(Records provided Opens)

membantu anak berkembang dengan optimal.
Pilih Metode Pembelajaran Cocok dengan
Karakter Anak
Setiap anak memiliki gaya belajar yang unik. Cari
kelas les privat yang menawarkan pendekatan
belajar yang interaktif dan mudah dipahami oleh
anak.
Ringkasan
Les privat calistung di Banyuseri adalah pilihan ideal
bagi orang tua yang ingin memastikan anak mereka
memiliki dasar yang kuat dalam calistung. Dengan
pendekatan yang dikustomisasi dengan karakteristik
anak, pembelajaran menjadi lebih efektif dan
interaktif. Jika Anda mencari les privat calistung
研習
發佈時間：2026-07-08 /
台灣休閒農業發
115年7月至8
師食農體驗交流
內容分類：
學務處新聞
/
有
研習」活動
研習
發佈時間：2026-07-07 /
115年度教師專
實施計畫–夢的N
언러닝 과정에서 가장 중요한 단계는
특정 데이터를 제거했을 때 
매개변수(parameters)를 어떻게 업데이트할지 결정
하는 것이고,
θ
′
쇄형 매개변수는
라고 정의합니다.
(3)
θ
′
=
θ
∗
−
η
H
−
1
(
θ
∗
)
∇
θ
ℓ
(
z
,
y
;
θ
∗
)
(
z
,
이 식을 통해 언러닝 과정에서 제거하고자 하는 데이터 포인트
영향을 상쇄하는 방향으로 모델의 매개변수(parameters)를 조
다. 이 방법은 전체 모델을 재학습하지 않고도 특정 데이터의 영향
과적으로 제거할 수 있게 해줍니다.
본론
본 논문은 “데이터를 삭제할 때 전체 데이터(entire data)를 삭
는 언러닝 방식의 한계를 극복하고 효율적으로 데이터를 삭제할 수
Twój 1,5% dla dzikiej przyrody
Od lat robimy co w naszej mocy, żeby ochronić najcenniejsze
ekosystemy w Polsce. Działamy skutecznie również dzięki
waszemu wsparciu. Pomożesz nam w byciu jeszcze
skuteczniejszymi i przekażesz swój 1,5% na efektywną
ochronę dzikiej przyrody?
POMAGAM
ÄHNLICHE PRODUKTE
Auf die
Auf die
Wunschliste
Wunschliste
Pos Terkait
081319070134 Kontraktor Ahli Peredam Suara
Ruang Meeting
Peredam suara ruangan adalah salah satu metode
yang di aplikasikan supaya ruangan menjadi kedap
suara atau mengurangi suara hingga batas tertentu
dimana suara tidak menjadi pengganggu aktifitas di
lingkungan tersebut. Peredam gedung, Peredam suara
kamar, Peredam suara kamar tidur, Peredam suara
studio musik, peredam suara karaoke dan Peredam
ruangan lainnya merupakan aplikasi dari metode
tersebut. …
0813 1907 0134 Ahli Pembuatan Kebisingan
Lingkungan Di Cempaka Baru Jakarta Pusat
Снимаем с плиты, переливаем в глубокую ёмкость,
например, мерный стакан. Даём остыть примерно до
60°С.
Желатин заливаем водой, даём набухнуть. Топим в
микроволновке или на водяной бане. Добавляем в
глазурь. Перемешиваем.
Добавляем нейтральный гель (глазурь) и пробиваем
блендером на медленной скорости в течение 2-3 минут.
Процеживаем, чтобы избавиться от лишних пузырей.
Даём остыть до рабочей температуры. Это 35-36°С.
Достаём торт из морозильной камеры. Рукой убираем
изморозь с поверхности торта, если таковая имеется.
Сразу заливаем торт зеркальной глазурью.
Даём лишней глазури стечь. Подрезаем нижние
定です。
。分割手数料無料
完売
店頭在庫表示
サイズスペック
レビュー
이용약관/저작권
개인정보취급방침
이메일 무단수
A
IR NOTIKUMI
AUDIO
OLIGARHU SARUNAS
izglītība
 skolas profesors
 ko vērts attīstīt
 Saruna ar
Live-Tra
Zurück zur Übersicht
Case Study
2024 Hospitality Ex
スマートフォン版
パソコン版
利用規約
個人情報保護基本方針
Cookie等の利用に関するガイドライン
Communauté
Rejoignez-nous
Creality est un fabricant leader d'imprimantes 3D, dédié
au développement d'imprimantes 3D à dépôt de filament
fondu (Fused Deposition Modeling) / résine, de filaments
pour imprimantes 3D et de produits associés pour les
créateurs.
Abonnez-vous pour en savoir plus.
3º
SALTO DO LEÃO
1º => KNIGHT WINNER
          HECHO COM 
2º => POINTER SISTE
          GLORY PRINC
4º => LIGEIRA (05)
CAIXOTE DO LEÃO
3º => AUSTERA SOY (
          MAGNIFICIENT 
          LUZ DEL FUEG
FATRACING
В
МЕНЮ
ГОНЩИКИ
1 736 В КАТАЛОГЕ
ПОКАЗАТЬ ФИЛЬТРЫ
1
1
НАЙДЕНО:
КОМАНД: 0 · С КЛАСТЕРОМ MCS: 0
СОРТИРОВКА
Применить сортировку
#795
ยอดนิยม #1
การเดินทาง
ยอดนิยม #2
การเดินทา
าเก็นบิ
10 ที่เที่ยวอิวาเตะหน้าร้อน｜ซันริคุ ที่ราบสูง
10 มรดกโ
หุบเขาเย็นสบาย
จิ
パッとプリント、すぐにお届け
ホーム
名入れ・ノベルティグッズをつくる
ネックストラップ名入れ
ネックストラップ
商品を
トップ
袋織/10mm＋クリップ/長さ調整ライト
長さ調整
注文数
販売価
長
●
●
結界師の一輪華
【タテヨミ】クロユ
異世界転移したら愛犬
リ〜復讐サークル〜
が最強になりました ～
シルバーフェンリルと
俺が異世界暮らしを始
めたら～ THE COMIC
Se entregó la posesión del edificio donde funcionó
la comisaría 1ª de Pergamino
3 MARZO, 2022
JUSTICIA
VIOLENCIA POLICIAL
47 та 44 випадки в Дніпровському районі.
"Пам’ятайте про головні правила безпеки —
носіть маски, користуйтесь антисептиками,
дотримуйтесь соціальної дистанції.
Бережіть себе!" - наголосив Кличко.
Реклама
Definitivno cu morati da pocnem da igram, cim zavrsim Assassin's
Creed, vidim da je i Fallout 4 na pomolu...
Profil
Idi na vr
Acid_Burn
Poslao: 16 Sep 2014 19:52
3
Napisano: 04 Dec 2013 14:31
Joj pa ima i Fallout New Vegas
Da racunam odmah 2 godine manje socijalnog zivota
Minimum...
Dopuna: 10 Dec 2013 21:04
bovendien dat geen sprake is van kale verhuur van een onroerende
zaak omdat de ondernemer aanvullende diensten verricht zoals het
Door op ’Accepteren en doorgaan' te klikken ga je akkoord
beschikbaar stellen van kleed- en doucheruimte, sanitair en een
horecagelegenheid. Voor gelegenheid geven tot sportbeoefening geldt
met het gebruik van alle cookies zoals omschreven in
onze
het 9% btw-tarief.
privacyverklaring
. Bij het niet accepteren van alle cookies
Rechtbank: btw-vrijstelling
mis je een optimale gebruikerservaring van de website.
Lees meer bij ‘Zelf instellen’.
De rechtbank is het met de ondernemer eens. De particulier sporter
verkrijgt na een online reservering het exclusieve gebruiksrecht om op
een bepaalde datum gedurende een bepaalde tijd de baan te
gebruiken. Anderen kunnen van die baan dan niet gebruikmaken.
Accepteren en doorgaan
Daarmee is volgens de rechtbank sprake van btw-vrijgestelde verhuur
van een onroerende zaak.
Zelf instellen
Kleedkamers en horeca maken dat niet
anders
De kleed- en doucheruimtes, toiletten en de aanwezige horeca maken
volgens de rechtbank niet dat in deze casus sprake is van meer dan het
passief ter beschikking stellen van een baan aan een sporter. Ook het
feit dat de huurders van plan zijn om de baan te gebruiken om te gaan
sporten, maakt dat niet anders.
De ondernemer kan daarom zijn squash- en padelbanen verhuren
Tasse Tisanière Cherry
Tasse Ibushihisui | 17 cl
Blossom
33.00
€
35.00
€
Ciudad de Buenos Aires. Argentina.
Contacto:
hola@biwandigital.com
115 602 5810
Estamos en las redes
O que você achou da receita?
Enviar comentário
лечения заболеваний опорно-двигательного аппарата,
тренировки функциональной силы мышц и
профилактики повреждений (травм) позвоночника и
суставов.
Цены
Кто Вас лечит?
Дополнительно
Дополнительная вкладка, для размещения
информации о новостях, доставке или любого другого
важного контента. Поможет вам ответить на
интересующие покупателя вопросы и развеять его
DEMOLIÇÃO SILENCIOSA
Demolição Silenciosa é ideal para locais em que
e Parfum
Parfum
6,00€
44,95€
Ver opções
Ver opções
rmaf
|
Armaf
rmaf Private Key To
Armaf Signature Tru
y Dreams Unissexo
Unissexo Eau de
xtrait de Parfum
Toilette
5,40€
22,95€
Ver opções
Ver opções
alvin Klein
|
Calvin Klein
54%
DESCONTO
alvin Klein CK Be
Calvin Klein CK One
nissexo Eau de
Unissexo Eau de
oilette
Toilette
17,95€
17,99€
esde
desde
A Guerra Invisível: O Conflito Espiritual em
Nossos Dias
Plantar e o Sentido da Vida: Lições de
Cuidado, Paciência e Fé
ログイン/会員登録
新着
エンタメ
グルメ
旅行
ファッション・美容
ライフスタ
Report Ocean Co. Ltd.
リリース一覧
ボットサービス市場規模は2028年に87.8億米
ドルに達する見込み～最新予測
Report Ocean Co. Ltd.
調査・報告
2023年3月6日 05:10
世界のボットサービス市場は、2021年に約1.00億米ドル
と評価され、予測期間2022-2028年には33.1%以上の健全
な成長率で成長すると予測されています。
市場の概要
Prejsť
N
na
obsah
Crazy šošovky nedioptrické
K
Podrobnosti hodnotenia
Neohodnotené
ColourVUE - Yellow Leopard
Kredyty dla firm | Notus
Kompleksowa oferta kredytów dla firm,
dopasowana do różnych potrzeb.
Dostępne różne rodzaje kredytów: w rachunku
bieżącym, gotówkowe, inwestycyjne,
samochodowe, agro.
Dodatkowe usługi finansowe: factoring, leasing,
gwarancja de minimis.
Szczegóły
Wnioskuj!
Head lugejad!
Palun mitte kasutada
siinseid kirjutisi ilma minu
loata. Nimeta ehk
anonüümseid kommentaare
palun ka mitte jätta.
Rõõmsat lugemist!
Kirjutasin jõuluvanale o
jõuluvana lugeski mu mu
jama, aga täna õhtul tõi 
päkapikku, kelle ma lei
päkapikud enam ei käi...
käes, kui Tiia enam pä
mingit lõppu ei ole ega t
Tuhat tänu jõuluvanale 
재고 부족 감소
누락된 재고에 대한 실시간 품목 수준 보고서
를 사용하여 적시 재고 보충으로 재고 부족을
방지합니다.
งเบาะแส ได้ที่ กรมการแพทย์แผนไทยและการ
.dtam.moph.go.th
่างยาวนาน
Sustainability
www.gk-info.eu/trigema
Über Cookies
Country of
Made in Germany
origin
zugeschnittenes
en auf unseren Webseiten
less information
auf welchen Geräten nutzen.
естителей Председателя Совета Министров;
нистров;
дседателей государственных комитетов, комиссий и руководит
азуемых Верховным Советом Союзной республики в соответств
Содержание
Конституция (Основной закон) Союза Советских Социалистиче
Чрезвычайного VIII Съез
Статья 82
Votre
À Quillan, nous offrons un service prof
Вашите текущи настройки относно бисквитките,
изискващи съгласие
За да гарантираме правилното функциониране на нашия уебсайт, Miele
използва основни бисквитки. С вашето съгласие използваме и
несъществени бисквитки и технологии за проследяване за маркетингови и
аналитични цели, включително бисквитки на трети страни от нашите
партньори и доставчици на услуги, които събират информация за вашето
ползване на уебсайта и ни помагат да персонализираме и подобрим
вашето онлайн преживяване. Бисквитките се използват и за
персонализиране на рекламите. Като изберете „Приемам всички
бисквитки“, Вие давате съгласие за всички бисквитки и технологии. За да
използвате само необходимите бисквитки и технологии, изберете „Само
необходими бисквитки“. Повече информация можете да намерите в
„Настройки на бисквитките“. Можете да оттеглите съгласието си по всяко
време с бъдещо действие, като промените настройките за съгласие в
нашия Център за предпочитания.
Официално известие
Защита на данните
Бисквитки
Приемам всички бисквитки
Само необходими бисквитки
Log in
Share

(Records provided Closes)

All lines of the material that contain the word "всички" should be listed.

персонализиране на рекламите. Като изберете „Приемам всички
бисквитки“, Вие давате съгласие за всички бисквитки и технологии. За да
Приемам всички бисквитки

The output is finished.